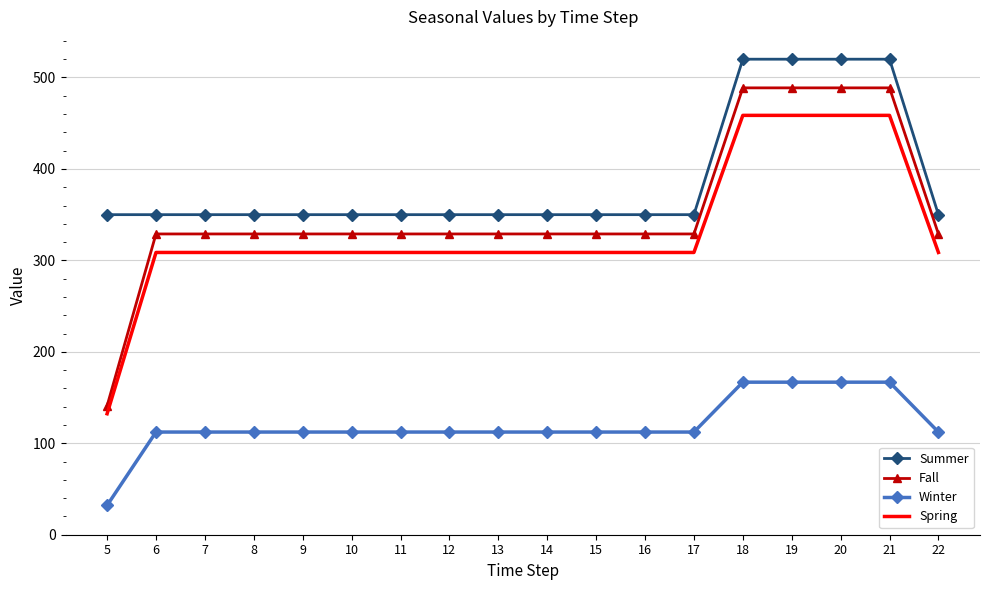

Is it true that Summer equals 350.0 at 14?

True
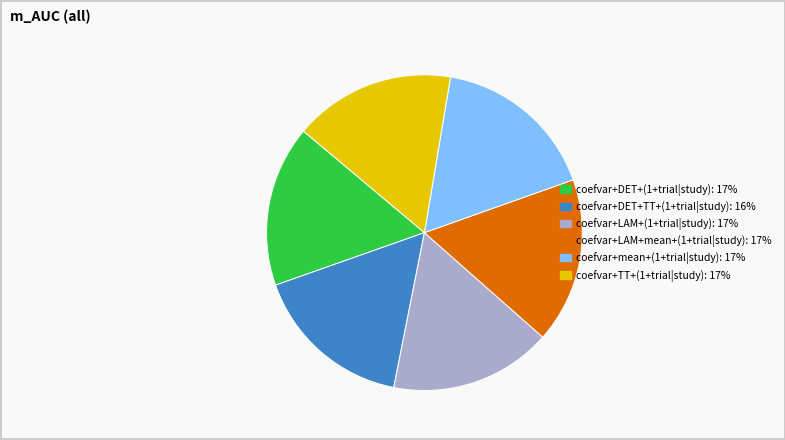

Combined, do coefvar+LAM+(1+trial|study) and coefvar+mean+(1+trial|study) account for over 50%?

No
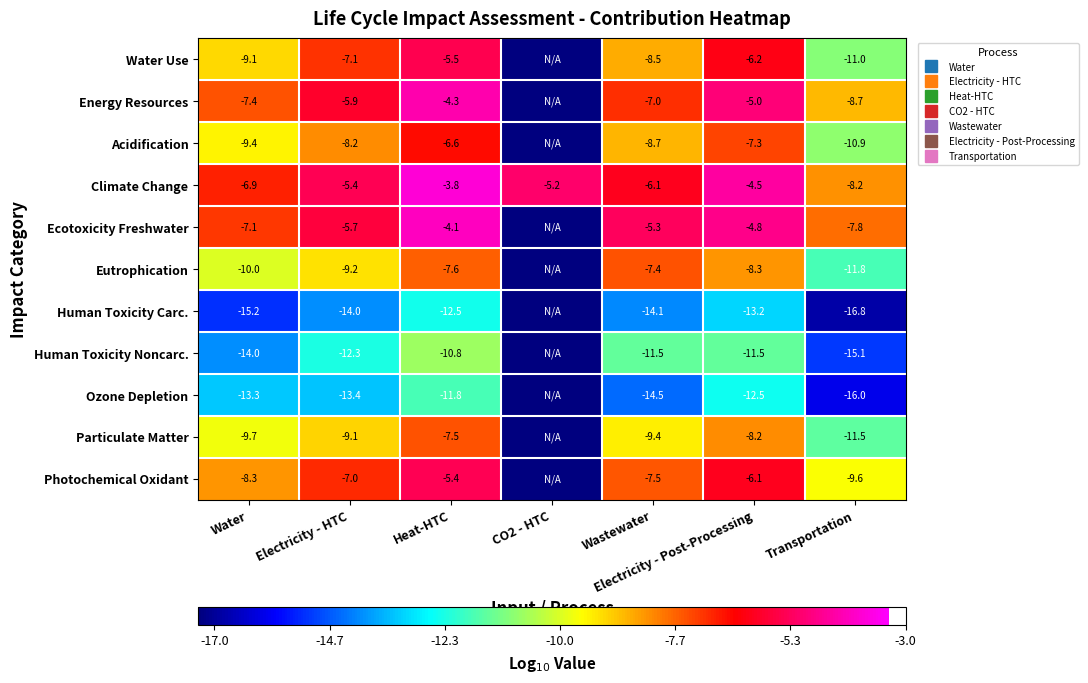

At which label is Eutrophication closest to -12?

Transportation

- - - - -

### Problem statement
Reproduce the text of every record above verbatim, omitting the pictures.

### Task solution
Is it true that Summer equals 350.0 at 14?

True

Combined, do coefvar+LAM+(1+trial|study) and coefvar+mean+(1+trial|study) account for over 50%?

No

At which label is Eutrophication closest to -12?

Transportation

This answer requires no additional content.